El máximo responsable de los asuntos económicos de México, el secretario de Hacienda Arturo Herrera (53 años, Actopan, Hidalgo, México), es uno de los hombres de mayor confianza de Andrés Manuel López Obrador, desde mucho antes de que fuese presidente. Cuando el mandatario fue jefe de Gobierno de la Ciudad de México ya recurrió a Herrera para que fuese su secretario de Finanzas. Ahora lo nombró secretario [ministro] después de que Carlos Urzúa renunciase al puesto entre fuertes críticas a la gestión del presidente. Herrera participó esta semana en Nueva York en el foro ‘América Latina, Estados Unidos y España en la economía global’, organizado en Nueva York por EL PAÍS y la Spain-U.S. Chamber of Commerce. Herrera atendió al país después de su intervención, apenas unas horas antes de que la sombra del impeachment golpease a Donald Trump, lo que podría complicar, o al menos retrasar más, la aprobación del nuevo tratado de libre comercio con Estados Unidos y Canadá, su mayor preocupación.

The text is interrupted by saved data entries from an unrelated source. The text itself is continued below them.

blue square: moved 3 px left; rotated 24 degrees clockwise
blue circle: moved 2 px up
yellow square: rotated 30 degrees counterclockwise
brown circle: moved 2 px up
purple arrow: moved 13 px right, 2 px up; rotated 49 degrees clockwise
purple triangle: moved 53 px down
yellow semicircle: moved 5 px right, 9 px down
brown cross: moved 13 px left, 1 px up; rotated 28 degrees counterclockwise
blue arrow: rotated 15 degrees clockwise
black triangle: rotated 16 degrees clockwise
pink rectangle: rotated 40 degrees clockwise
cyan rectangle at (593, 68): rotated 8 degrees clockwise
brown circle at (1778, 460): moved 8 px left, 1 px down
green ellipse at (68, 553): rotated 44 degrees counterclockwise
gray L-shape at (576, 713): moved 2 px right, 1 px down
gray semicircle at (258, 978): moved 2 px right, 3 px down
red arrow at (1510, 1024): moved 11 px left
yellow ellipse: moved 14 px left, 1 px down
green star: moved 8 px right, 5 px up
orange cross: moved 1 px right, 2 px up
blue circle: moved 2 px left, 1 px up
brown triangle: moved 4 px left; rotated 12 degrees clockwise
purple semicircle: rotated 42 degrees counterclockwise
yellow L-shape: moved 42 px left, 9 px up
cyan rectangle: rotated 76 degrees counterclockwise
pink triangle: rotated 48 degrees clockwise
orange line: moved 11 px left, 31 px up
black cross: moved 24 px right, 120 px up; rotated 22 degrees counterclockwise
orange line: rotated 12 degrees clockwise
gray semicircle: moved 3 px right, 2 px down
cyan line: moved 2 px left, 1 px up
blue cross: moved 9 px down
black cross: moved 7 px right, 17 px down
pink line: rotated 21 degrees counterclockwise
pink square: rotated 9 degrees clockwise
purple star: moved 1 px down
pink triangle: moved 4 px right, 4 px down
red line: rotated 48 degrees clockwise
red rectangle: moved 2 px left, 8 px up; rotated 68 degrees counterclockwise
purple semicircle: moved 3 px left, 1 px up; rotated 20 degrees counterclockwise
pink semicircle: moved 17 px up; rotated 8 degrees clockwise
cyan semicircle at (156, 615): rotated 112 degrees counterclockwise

Pregunta. México ha sorteado por poco la recesión, pero la economía sufre una desaceleración. ¿Hay que estar tranquilos?

Respuesta. Tenemos que estar ocupados. Lo que tenemos que hacer es reconocer que hay un problema de carácter cíclico y que debe ser atendido. La forma tradicional en que se pasa un problema de carácter cíclico en forma de desaceleración, por el lado de la demanda, requiere el apoyo de la política fiscal y del Gobierno para reactivar la economía. Estamos adelantando algunos procesos de compras por una cantidad equivalente a 5.000 millones de dólares, y dado que hay una escasez de recursos estamos buscando acuerdos con el sector privado.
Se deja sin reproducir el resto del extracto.